For one thing, it’s getting hard to find unique, obscure facts every single day! There’s a lot of weird science out there, and in fact there is more being announced pretty much every week — the universe is a weird, weird place — but I don’t want to turn my “weird facts” into a straight reiteration of things widely announced through other social media channels. Another thing: scouring the internet for weird science is time consuming, and is eating up time that I could otherwise be spending working on more detailed blog posts.
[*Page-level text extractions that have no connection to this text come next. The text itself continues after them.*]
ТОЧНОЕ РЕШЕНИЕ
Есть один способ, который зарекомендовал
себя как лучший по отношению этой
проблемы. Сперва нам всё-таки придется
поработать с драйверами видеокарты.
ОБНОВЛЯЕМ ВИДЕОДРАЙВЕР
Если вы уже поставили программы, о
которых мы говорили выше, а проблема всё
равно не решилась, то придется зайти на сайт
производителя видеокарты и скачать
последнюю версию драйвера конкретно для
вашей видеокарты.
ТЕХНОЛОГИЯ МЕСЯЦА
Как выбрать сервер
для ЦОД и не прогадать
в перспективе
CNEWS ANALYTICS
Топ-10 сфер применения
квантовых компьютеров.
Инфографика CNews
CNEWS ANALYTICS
So I think I’ll be stopping the daily facts! This doesn’t mean that I won’t be posting & compiling #weirdscifacts as I come across them, but I’ll probably do so with less frequency. I hope that others will take up the torch a bit and post their own #weirdscifacts on Twitter as time goes on — I think it would be a great tag to organize the sciencey weirdness that people come across!
I’m still trying to decide what to do with my facts now, and would love to get opinions from folks in the comments! Long run, I might like to convert a collection of them into a nice fun book, though that will take some time. In the short run, I’ve been thinking about relaunching the facts in a Tumblr, where I can post less frequently but in more detail about some of the weirdness that’s intrigued me. Let me know what you think!
In the meantime, here is one more week of weird science, complete with some bonus facts!
732. Mar 14: Via @encephalartos: Sea cucumbers can liquefy their body to get through a small gap.
732a. Via @gkygirlengineer & @NowOverAndOut: Hiding in plain sight: New Frog Species Is Discovered in NYC!
732b. ‘Red Deer Cave people‘ may be new species of human! (h/t @tdelene)
733. Mar 15: Possible communication via neutrinos? (h/t @shiplives)
734. Mar 16: Honeybees deal with large Japanese hornets by forming “hot bee balls“! (h/t @bug_girl)
735. Mar 17: The doctor who was into electricity, dismemberment, and murder! (Part 1 and part 2) (by @rvitelli)
736. Mar 18: L’inconnue de la Seine: anonymous drowning victim of 1880s who became CPR Rescue Annie. (h/t @auntbeast)
737. Mar 19: Oldest rock carving found in Americas? 12k year old “little horny man“. (h/t @mocost)
738. Mar 20: Via @blakestacey: the system of numbers known as the “surreal numbers“.
P.S. Thank you to all those folks who, over the course of the past two years, have suggested or contributed weird science to the list! You’re too numerous to mention individually, but you know who you are!
Make a book, and start it with presenting tree parts. What we thought before the 1800:s, what we thought just before Einstein, what we think now. Don’t dig yourself down in it though. Just mae a balanced presentation of what it was, and what it is. People tend to forget that what we think today in no way is the finished version of ‘reality’.
then give them ‘facts’.
So give them that historical perspective and keep it simple, but deep 🙂
I know you can do that.
Thanks for the thoughts! I’ll consider it… 🙂
I’ts not me actually, it’s my keyboard, getting its revenge.
Never let get your jeyboard get P** off at you.